Why this book?
Sometime last year I sumbled upon an old podcast with some lectures of Alan Watts. I listened to “The Mystery Of Time” and became inspired. I still have to listen to a lot of his lectures but these are the kind of stories you have to take your time to think about it. Lately I’ve been struggling with some anxiety – well this has been a demon for me for most of my life – and when I was searching Goodreads for some recommendations, this book popped up.
What did learn?
That the past and future are an illusion – there is only one reality and that is now. I cannot be certain about the future, nor can I be certain of what was – I can only be certain of what is. Right now. At this moment.
When you fail to realize this, you will constantly long for “something” in the future or mourn “something” that has already happened (and is gone forever). Doing so you will never be at peace, you will never enjoy the current present moment and will longing forever and forever be in unrest – so much that there will be no point in living at all.
That when the mind and body are out of sync, you will feel off. The head cannot live without its body – and trying to do so causes very severe internal termouil.
What was it’s impact?
This book has changed my life forever. While I am still learning – it already has lifted a bunch of anxiety. I consiously remind myself to really be aware of the present. Asking myself “is this ok?” Or “do you really want to do this now?” Or “how do you really feel”.

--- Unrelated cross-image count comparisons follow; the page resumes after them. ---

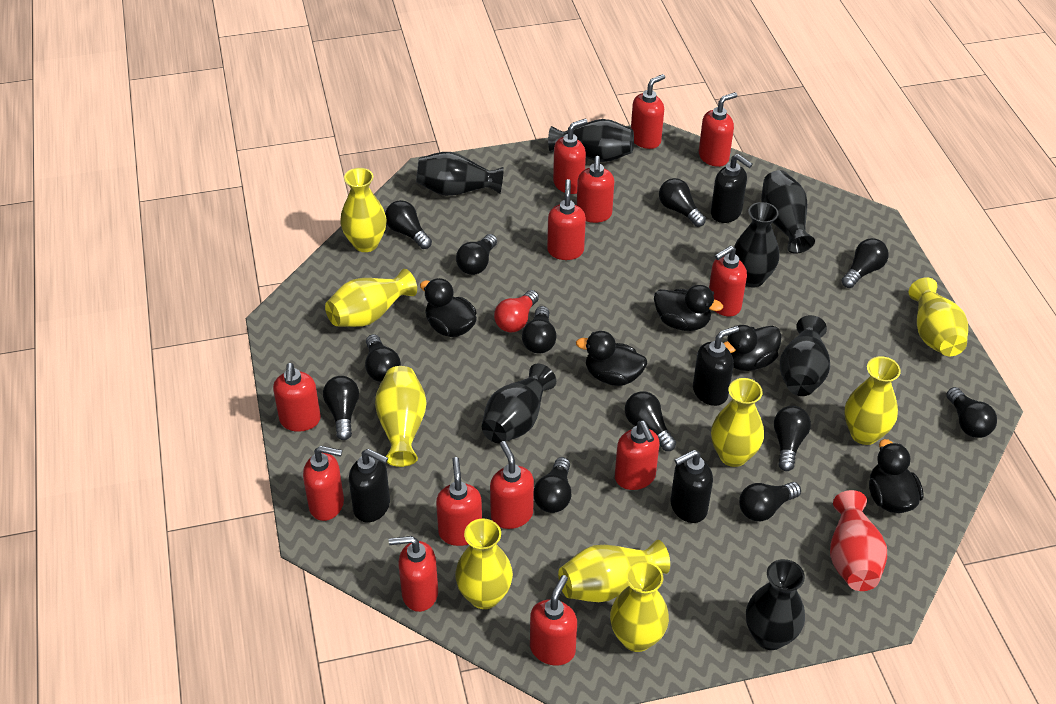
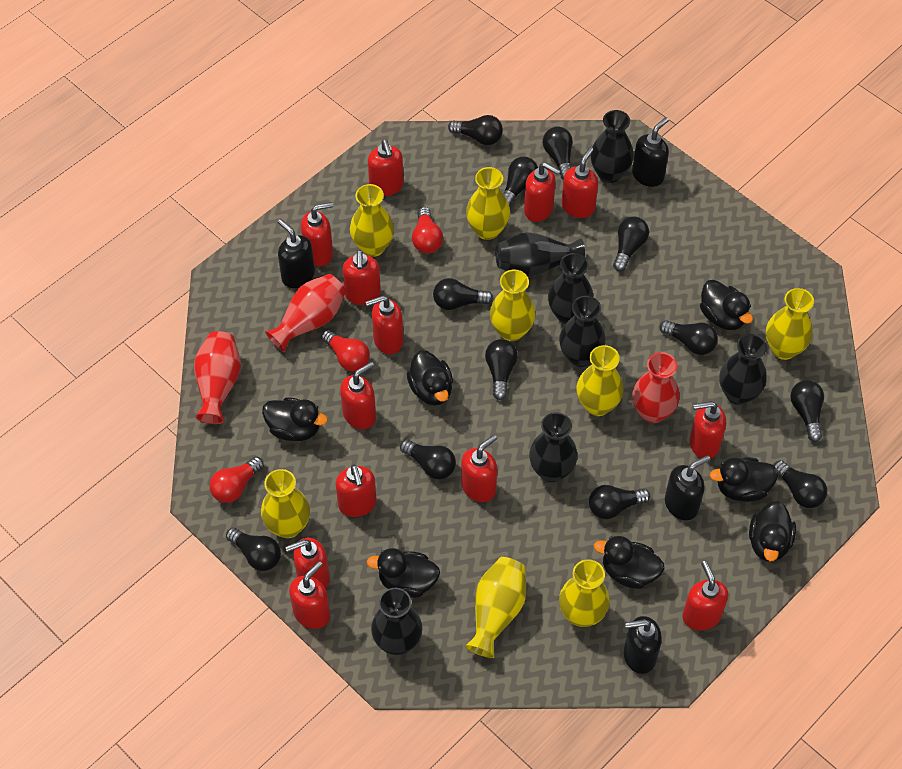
black duck: 5 -> 7
red light bulb: 1 -> 3
red vase: 1 -> 3
yellow vase: 9 -> 8

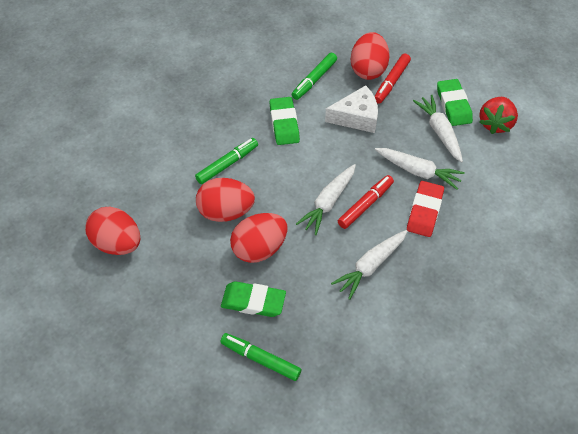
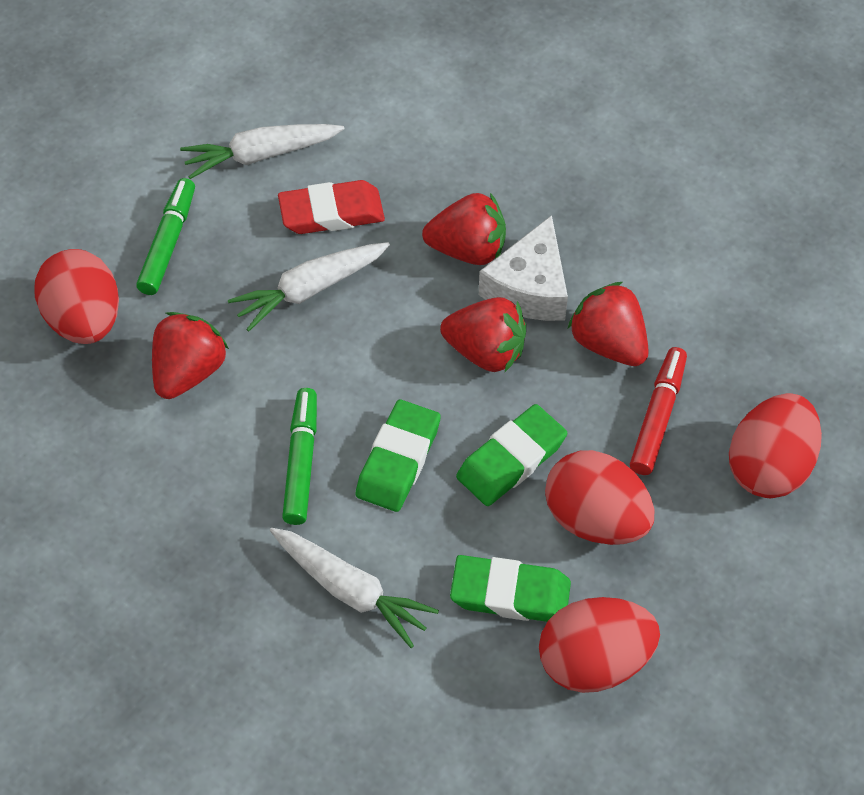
green marker: 3 -> 2
red marker: 2 -> 1
red strawberry: 1 -> 4
white carrot: 4 -> 3

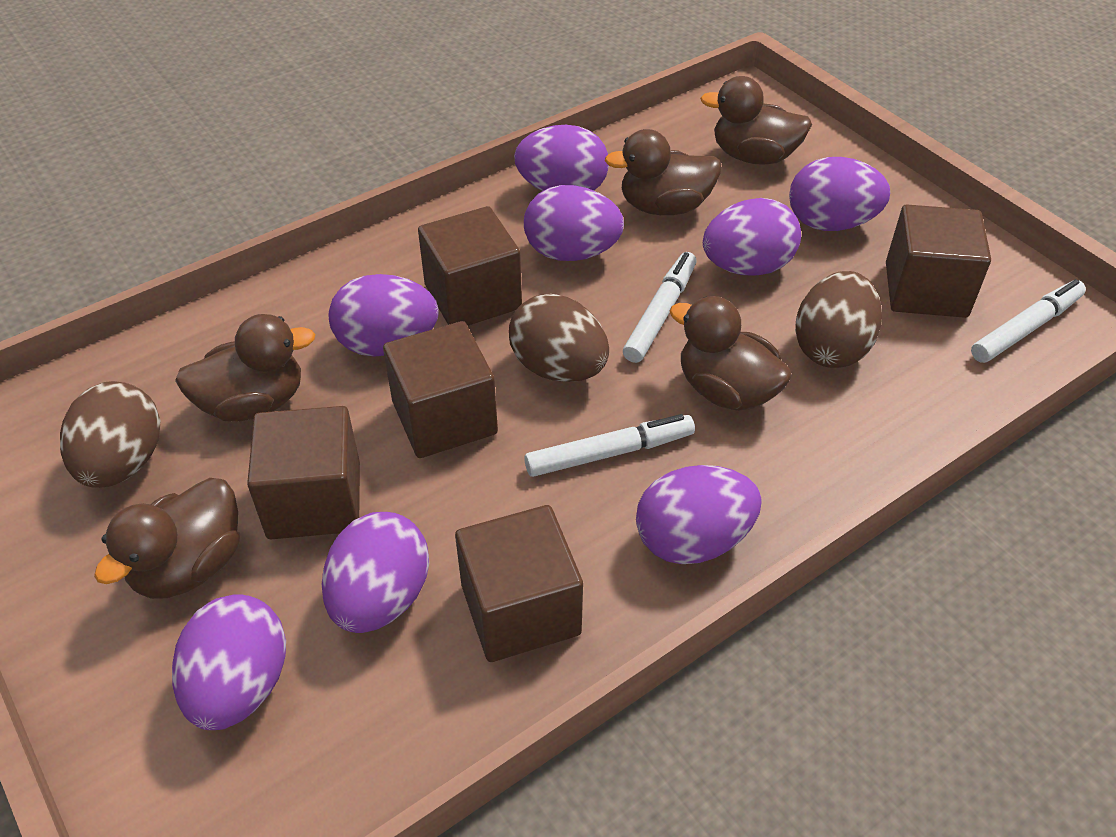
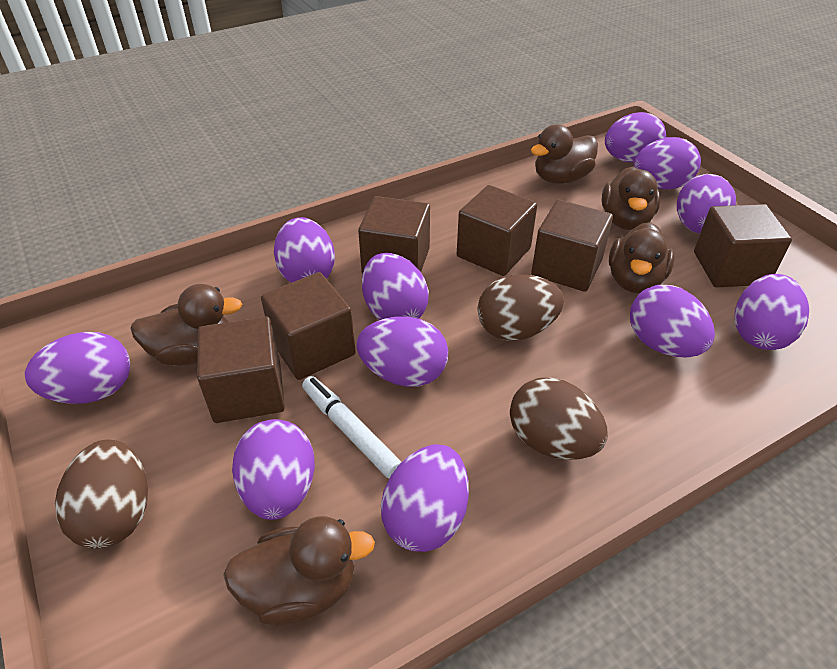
brown cube: 5 -> 6
purple egg: 8 -> 11
white marker: 3 -> 1

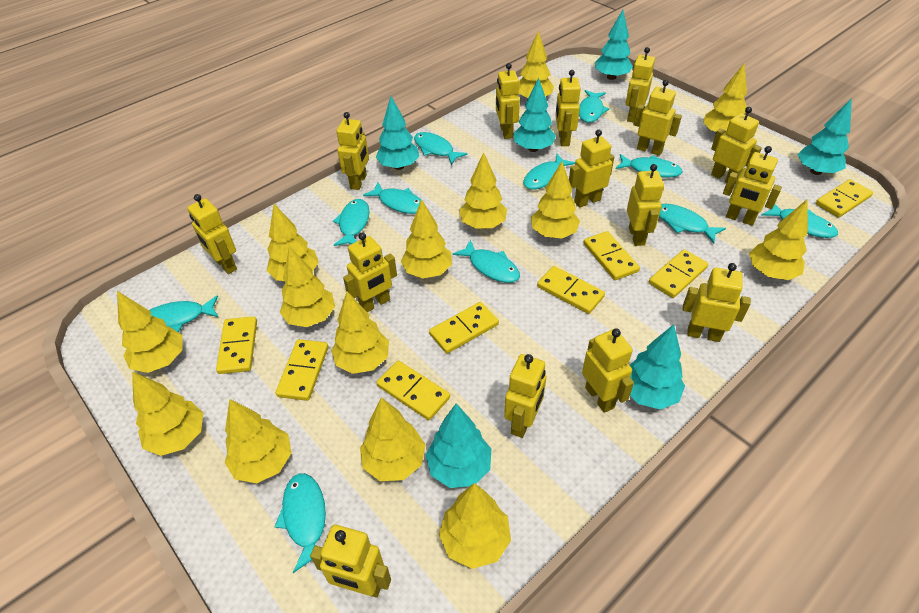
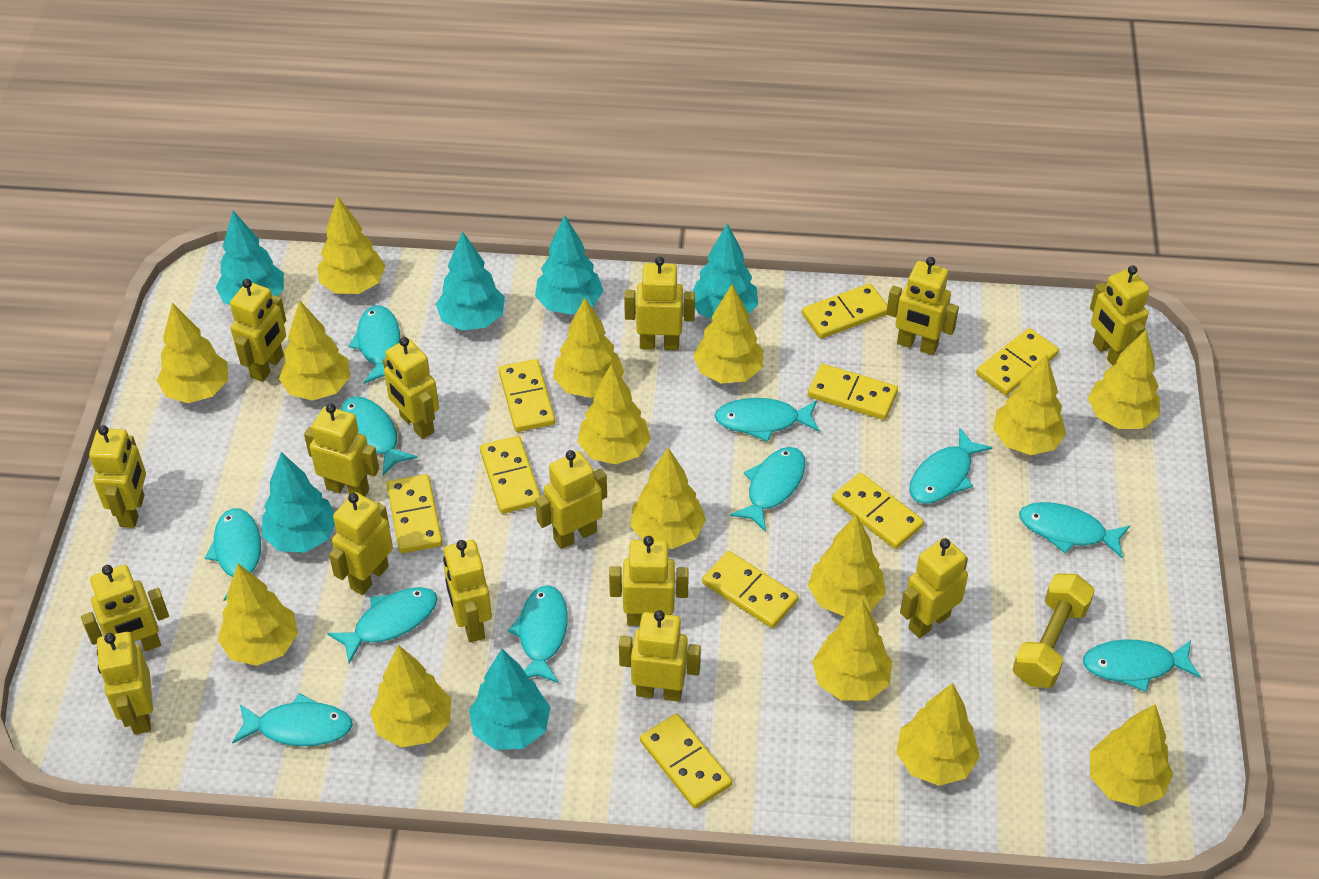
yellow domino: 8 -> 9
yellow dumbbell: 0 -> 1
yellow tree: 14 -> 15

It made me feel more in control b/c I see now that the only thing I can control is this very moment. It doesn’t matter what the past was, it doesn’t matter how the future will be – the only thing that matters is right now. This very moment. You are reborn and die every minute of the day.
What was annoying?
The fact that Alan is a theologist and this book is a few decades old, results in quite a lot of “God” in it. It gets annoying – even if Alan defined “God” as in a “something we cannot explain and just is, something higher that cannot be defined” it still takes a while to get used to it.